When we retrospectively analysed some of the unexplained outbreaks in the past, like in Bengaluru, Haryana, Punjab and Chandigarh, they all pointed towards HME syndrome secondary to cassia consumption. All these illnesses were confused with encephalitis or with Reye syndrome. In fact, we can now claim that any Reye-like illness presenting in an epidemic form must be investigated for the possibility of some environmental toxin as a putative etiologic agent.
In a similar instance in western Uttar Pradesh, where recurrent outbreaks of an unknown brain disease were responsible for the deaths of hundreds of young poor children year after year, the Union government instituted massive campaigns of Japanese encephalitis vaccination in many districts. But they failed to have any impact. Later, it was discovered that the consumption of a local weed, cassia occidentalis and a multisystem illness, “acute hepatomyoencephalopathy syndrome" (erroneously referred as to “Saharanpur Encephalitis") was responsible for the recurring outbreaks, not viral encephalitis. Massive health education measures led to the disappearance of the disease in just a few years.

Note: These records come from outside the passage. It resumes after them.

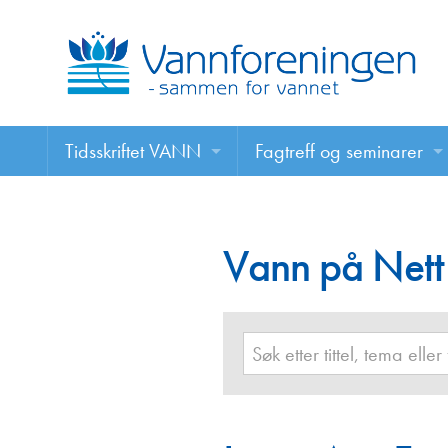
Tidsskriftet VANN
Fagtreff og seminarer
Tidsskriftet VANN
Fagtreff og seminarer
Les VANN digitalt her
Vann på Nett
Foredrag
VANN på nett
Retningslinjer for skriving i VANN
Annonsering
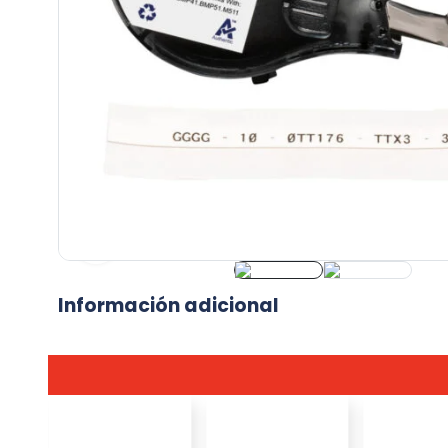
Información adicional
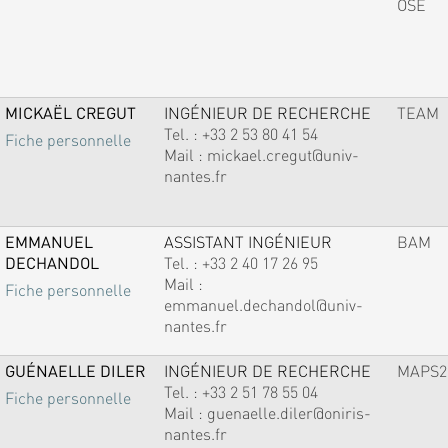
OSE
MICKAËL CREGUT
INGÉNIEUR DE RECHERCHE
TEAM
Tel. :
+33 2 53 80 41 54
Fiche personnelle
Mail :
mickael.cregut@univ-
nantes.fr
EMMANUEL
ASSISTANT INGÉNIEUR
BAM
DECHANDOL
Tel. :
+33 2 40 17 26 95
Mail :
Fiche personnelle
emmanuel.dechandol@univ-
nantes.fr
GUÉNAELLE DILER
INGÉNIEUR DE RECHERCHE
MAPS2
Tel. :
+33 2 51 78 55 04
Fiche personnelle
Mail :
guenaelle.diler@oniris-
nantes.fr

Coordinated approach necessary
Currently, the investigation of the outbreak in India looks like five blind people describing an elephant. So, what India needs is a well-coordinated, systematic outbreak investigation approach with an appropriate methodology to investigate all these recurring outbreaks of an unknown etiology, rather than clubbing them under one head of viral encephalitis and resorting to empiric preventive measures like mass Japanese encephalitis vaccination. A thorough approach would entail first defining the clinical entity, histopathological investigations including autopsies, if required, and detailed epidemiological and toxicological investigations in a coordinated manner.

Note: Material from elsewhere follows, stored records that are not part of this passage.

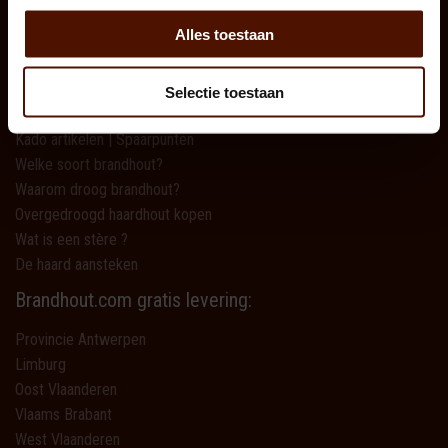
Brandhout keuzehulp
Alles toestaan
Brandhout tips & tricks
Nieuws
Selectie toestaan
Brandhout kiezen
Kado artikelen | Spaarpunten
Welke soort brandhout?
Waarom droog brandhout?
Overgedroogd haardhout kopen
Wat is een stère ?
De haard aansteken
Brandhout.com gratis levering:
Provincie Antwerpen
Limburg
Oost Vlaanderen
Vlaams Brabant
West Vlaanderen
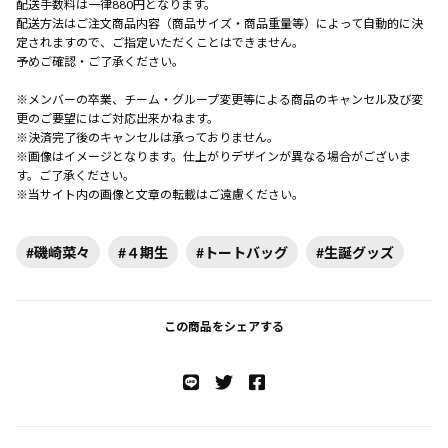
配送手数料は一律880円となります。
配送方法はご注文商品内容（商品サイズ・商品重量等）によって自動的に決
定されますので、ご指定いただくことはできません。
予めご確認・ご了承ください。
※メンバーの卒業、チーム・グループ変更等による商品のキャンセル及び変
更のご要望にはご対応出来かねます。
※決済完了後のキャンセルは承っておりません。
※画像はイメージとなります。仕上がりデザインが異なる場合がございま
す。ご了承ください。
※当サイト内の画像と文章の転載はご遠慮ください。
#磯崎菜々
#４期生
#トートバッグ
#生誕グッズ
この商品をシェアする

A precise case definition is necessary for any outbreak investigation. Strict case definitions were applied in only a few investigations, and in all of them, the disease was clinically not encephalitis. Outbreak investigations in India have been lacking on this front, right from the days of the "Jamshedpur fever" described by the late Dr Najeeb Khan in 1954. Similarly, the enigma of the so-called 'Nagpur encephalitis’, which was earlier attributed to the Japanese encephalitis virus and later to heat hyperpyrexia, still persists.
Coming to the Muzaffarpur illness, these recurrent outbreaks are caused by some toxins involved in either the litchi fruit itself, like PCPG or MCPA, or some hitherto undiagnosed compound used in the litchi cultivation. The disease is not actually encephalitis but an encephalopathy that needs further elucidation. Rapid correction of hypoglycemia may prevent death in a few cases.
The author is a former national convener of the Indian Academy of Pediatrics Committee on Immunisation and is a pediatric generalist and neonatologist at the Mangla Hospital and Research Centre in Bijnor.